One of the most formative experiences for me when I lived in Jerusalem was long hours spent in the Church of the Holy Sepulcher, the site where the early Christians remembered Jesus dying and rising again outside the walls of 1st century Jerusalem (inside the city walls today). The church was constructed in the 4th century by Helena, mother of the first Christian emperor Constantine. Destroyed later in the Muslim conquests, the rebuilt church of today is a Crusader structure, and as the Hebrew University professor who introduced me to the building told me: “The whole church is exegesis of the Passion hewn in stone.”
The most significant aspect of this architectural theology, and the most surprising for western Christians like myself, is that the whole church is strategically arranged around the “holy sepulcher,” the empty tomb of Christ, whereas Golgotha (the site of the crucifixion) is something of an afterthought, found in a glorified attic in the corner of the building. In terms of the story I learned as a boy, this arrangement struck me as theologically backwards. Shouldn’t Golgotha be at the center of the church, and the tomb somewhere on the fringe? If salvation is all about what happened on the cross, what’s it doing up in the attic?
The mistake was mine, I learned, and that of much of the western church. In its well-intentioned zeal for developing sophisticated theories of atonement, parsing out just how the cross intercepted God’s wrath and fulfilled the Torah, etc., the Catholic and Protestant churches of the West allowed the blinding light of the resurrection to drift from center until it was nearly eclipsed altogether. The Orthodox churches of the east never made this error, and fortunately stones don’t changed their shape with every new intellectual current.
Here’s a picture of the church’s physical and symbolic center, the empty tomb.
And here’s Golgotha. The exposed bedrock of the hill can be seen through the glass under the altar. Pilgrims kneel under the altar to put their hand directly into the empty space in the rock where a cross was erected.
Like millions of other Christians around the world I wear a cross around my neck, yet sometimes I wonder if Christianity chose the wrong symbol. In the first century thousands of crosses littered the landscape of the Roman Empire, testament to the brutality of Caesar’s so-called pax. (If you’ve never read it, get a copy of Martin Hengel’s The Cross of the Son of God; you’ll never look at the historical reality of crucifixion the same.) There were many crosses in the Roman Empire, but only one empty tomb. If Jesus had died and never risen, we never would’ve heard of him. Perhaps he would’ve received passing mention as a sage in the Mishnah, but no more. What makes Christianity Christianity is not just Good Friday, but Better Sunday. (See my article in Christianity Today about the rhyme between Easter and the science of the Big Bang.)
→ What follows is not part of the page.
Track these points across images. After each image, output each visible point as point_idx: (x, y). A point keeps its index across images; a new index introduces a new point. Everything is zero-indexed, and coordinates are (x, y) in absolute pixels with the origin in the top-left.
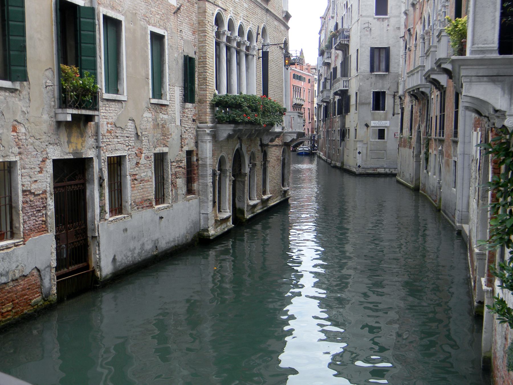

And the whole idea of resurrection is no Christian innovation. The belief that the God of Israel would overcome death was a core teaching of the Old Testament—the Bible of Jesus—and of later Jewish tradition. (My doctoral advisor Jon D. Levenson has written broadly on this theme. See especially his Resurrection and the Restoration of Israel: The Ultimate Victory of the God of Life, winner of the National Jewish Book Award. See also the study of N. T. Wright, The Resurrection of the Son of God.)
As Isaiah said centuries before Jesus, speaking of Jerusalem in Isaiah 25:6–9,
On this mountain the Lord of hosts will make for all peoples
a feast of rich food, a feast of well-aged wine,
of rich food full of marrow, of aged wine well refined.
And he will swallow up on this mountain
the covering that is cast over all peoples,
the veil that is spread over all nations.
He will swallow up death forever;
and the Lord God will wipe away tears from all faces,
and the reproach of his people he will take away from all the earth,
for the Lord has spoken.
It will be said on that day,
“Behold, this is our God; we have waited for him, that he might save us.
This is the Lord; we have waited for him;
let us be glad and rejoice in his salvation.”